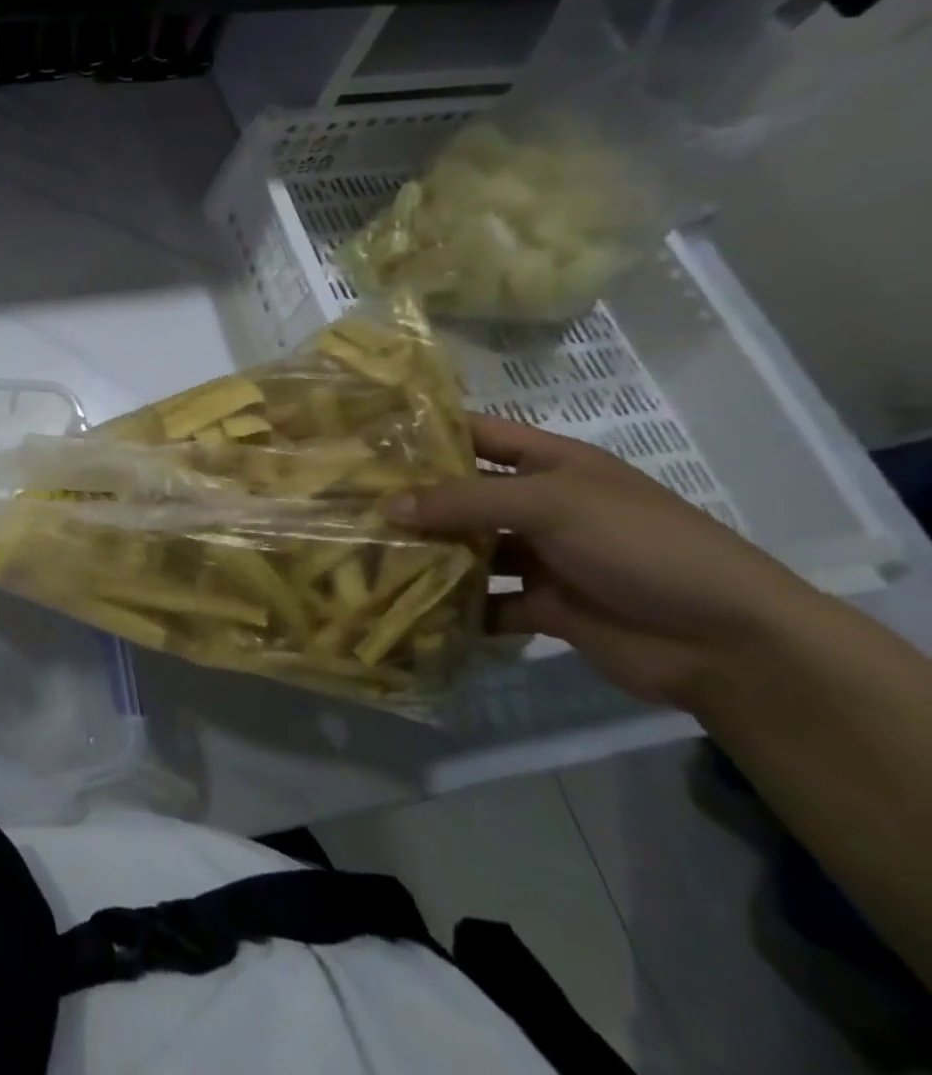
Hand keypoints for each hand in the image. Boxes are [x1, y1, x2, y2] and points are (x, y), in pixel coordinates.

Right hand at [387, 415, 821, 708]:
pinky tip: (407, 607)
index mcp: (552, 463)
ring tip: (364, 555)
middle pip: (463, 494)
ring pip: (468, 549)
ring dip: (427, 554)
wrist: (729, 643)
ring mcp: (542, 557)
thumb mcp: (551, 505)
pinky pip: (485, 602)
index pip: (478, 433)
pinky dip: (453, 607)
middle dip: (413, 499)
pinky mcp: (543, 606)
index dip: (427, 431)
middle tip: (346, 502)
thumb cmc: (641, 546)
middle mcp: (541, 505)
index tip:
━━━━━━━━━━
Exactly the lines from the line holding "ring mcp: (542, 557)" through the close of the listing above make up the answer; include nothing else.

FINISHED TASK.
ring mcp: (542, 557)
thumb mcp: (551, 505)
pinky pip: (485, 602)
index pip: (478, 433)
pinky dip: (453, 607)
middle dip: (413, 499)
pinky mcp: (543, 606)
index dip: (427, 431)
middle tip: (346, 502)
thumb cmc: (641, 546)
middle mcp: (541, 505)
index tip:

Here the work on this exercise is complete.